Problem to work on ->
I would like every line of the records below that contains the word "within" copied.

Data to examine ->
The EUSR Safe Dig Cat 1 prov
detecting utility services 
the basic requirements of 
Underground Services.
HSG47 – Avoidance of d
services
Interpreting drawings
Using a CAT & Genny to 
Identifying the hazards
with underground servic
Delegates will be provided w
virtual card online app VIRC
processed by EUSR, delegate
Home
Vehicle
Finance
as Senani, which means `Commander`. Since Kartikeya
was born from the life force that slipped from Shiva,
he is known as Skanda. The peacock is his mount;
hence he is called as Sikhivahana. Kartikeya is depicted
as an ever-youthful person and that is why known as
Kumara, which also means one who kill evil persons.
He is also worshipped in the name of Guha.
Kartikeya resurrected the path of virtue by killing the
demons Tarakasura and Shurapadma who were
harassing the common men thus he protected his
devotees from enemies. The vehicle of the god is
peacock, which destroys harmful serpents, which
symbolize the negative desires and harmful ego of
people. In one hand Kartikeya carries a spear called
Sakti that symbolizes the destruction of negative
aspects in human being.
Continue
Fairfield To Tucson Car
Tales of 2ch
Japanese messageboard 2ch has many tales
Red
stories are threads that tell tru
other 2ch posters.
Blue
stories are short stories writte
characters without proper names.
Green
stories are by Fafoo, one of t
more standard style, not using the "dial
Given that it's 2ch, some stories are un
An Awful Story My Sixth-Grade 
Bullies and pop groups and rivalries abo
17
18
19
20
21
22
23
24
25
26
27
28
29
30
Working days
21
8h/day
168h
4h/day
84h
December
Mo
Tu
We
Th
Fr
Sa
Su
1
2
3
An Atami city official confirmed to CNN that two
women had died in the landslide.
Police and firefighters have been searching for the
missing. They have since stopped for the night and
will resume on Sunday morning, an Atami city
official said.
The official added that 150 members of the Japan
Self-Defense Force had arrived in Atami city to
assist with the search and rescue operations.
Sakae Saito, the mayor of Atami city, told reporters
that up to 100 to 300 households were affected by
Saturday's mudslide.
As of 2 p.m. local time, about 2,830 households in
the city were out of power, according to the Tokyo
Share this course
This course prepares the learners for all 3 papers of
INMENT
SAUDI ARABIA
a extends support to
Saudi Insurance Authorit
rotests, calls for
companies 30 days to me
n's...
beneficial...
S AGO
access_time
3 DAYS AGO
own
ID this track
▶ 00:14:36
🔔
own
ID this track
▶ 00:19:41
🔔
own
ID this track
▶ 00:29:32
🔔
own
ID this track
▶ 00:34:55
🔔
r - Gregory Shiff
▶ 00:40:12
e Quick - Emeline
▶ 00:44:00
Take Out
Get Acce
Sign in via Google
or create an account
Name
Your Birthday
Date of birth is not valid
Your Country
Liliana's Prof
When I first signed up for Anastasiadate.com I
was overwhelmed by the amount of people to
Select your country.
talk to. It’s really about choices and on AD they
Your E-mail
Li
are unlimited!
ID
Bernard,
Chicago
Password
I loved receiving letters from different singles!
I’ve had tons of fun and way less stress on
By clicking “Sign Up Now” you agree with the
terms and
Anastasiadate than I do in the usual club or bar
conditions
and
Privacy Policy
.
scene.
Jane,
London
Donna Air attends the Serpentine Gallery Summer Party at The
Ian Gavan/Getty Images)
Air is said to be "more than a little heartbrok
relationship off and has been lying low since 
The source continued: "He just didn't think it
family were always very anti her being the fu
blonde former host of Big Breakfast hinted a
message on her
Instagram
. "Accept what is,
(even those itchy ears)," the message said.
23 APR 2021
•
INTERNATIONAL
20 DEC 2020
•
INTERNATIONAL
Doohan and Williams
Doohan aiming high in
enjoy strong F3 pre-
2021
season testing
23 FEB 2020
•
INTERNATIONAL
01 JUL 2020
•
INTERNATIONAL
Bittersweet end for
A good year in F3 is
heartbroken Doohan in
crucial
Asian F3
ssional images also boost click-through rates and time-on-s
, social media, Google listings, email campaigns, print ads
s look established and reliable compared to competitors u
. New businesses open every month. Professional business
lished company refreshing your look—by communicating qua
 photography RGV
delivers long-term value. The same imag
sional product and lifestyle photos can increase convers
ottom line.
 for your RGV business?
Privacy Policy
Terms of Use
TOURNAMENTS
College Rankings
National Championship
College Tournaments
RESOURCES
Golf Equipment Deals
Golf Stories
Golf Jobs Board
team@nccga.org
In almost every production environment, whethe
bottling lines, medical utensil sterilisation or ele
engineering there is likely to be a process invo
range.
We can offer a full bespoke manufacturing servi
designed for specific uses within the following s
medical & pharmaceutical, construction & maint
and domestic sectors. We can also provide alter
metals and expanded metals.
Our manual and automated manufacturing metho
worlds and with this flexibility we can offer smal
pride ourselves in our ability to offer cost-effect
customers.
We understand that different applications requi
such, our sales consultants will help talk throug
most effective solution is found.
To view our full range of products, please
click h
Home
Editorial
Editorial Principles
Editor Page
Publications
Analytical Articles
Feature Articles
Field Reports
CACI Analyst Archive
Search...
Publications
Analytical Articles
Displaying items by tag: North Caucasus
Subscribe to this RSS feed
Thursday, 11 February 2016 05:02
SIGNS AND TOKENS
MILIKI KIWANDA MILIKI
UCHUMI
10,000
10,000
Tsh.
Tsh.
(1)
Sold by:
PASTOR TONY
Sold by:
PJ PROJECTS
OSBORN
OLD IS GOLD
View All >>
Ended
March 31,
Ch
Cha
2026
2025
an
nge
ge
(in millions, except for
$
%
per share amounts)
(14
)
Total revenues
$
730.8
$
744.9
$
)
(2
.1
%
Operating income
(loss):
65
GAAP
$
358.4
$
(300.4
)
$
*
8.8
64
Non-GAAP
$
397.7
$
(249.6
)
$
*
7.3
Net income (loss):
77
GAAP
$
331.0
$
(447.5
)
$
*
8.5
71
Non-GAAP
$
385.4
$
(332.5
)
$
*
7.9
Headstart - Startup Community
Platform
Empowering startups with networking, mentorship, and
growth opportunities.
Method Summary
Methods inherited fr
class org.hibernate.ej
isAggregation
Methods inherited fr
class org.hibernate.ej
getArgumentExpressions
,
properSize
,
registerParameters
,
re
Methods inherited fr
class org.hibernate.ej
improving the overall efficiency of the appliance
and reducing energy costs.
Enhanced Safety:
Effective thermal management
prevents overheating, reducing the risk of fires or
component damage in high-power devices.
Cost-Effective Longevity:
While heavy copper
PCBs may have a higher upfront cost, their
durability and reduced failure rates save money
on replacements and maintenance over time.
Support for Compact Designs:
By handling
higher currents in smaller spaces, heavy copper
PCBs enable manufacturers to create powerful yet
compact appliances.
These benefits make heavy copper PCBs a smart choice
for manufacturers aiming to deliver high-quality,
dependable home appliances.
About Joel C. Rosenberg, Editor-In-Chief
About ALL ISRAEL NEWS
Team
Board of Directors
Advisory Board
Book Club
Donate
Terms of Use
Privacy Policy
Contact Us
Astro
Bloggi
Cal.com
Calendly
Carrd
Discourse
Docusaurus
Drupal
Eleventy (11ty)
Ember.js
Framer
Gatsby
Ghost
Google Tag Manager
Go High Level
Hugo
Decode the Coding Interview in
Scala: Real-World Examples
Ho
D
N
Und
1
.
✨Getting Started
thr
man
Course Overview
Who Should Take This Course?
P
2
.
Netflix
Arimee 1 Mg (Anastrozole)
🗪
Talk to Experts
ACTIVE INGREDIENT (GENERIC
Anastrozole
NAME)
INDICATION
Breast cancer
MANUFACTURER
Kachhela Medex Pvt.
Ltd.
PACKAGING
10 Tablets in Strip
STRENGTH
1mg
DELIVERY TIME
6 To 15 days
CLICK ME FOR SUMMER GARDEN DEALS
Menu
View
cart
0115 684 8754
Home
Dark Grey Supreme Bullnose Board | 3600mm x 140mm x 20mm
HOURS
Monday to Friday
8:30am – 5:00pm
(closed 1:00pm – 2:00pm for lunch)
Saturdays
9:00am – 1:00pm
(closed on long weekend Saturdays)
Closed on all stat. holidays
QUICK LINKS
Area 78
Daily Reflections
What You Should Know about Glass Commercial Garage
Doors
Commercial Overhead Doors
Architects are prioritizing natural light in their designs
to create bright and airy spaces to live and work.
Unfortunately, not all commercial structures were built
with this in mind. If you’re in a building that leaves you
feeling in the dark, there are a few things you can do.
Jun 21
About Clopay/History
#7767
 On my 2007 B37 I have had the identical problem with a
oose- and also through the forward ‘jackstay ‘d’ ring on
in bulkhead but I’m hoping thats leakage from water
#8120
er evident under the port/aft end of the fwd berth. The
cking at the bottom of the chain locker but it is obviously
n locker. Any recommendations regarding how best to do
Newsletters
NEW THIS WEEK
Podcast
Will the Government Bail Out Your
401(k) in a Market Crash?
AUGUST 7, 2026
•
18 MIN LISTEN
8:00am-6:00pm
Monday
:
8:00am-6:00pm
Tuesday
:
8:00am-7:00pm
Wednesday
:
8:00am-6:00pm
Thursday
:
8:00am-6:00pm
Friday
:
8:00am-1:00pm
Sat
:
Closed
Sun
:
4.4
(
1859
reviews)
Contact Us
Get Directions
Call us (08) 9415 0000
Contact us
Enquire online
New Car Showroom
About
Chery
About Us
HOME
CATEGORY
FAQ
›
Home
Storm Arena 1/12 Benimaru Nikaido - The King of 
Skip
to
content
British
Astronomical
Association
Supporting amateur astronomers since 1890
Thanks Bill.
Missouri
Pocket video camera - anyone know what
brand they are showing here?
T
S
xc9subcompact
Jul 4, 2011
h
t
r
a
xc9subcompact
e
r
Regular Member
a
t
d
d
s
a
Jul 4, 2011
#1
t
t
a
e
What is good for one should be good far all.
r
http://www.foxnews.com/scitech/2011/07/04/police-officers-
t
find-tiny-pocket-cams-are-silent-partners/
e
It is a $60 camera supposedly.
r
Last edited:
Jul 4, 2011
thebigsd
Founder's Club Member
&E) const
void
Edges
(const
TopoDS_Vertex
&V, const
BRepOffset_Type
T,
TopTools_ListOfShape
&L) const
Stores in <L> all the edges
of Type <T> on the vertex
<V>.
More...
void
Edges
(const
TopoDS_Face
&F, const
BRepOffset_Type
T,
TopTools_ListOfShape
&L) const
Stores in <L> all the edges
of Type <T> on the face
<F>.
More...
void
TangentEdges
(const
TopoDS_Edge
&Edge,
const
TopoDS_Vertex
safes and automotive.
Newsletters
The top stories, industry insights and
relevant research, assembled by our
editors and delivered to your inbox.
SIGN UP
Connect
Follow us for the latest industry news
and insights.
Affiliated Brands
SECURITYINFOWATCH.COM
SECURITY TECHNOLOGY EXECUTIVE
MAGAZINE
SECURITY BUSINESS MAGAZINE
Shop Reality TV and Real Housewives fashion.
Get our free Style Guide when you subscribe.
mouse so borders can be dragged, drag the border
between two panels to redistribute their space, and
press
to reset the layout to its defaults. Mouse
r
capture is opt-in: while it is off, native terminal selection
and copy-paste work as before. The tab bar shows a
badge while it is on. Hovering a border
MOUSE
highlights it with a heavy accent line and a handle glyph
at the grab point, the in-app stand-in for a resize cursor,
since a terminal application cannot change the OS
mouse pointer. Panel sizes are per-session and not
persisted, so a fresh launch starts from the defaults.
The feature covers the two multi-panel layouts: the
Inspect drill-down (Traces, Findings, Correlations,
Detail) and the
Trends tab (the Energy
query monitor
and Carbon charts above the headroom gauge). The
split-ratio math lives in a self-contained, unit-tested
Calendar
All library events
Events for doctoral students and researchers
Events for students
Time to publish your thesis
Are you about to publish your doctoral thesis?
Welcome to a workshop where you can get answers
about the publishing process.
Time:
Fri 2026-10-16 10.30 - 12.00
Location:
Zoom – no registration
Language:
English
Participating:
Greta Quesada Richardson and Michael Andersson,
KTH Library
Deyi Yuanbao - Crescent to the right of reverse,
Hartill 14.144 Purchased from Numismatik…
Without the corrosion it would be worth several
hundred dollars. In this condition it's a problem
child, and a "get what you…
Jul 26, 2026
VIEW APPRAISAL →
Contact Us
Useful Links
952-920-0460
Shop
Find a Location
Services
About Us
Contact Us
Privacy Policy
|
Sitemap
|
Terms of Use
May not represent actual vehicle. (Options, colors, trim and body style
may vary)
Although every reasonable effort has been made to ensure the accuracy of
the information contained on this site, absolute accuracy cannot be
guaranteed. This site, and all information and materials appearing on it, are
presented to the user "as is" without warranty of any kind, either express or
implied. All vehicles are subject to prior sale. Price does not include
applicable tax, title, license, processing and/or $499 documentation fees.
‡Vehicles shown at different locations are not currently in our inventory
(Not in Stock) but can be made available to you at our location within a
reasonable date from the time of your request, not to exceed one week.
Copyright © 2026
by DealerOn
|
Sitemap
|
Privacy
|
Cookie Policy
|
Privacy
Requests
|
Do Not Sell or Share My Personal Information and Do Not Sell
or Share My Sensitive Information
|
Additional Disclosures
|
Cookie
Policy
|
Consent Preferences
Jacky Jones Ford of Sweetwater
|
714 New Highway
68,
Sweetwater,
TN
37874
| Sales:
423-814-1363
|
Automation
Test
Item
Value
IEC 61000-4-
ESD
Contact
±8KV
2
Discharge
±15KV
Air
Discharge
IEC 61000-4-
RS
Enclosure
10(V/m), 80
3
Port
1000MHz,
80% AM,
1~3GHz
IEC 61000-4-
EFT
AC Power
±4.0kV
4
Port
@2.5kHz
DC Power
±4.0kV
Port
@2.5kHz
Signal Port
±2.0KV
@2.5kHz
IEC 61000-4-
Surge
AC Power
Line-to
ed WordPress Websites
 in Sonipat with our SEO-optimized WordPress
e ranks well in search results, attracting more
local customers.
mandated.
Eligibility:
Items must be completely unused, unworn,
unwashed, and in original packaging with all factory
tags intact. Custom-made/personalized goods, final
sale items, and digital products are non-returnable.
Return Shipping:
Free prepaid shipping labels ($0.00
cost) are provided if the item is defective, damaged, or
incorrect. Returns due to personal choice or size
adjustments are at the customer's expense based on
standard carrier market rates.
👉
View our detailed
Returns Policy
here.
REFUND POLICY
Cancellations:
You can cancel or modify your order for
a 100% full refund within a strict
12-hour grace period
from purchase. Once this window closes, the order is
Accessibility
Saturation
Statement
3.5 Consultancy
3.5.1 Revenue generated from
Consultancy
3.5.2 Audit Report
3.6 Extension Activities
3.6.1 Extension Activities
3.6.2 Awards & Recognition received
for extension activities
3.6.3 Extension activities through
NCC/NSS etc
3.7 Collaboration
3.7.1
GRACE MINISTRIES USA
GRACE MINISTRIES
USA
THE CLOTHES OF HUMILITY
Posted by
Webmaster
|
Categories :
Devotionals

Exercise answer ->
designed for specific uses within the following s
(Not in Stock) but can be made available to you at our location within a
a 100% full refund within a strict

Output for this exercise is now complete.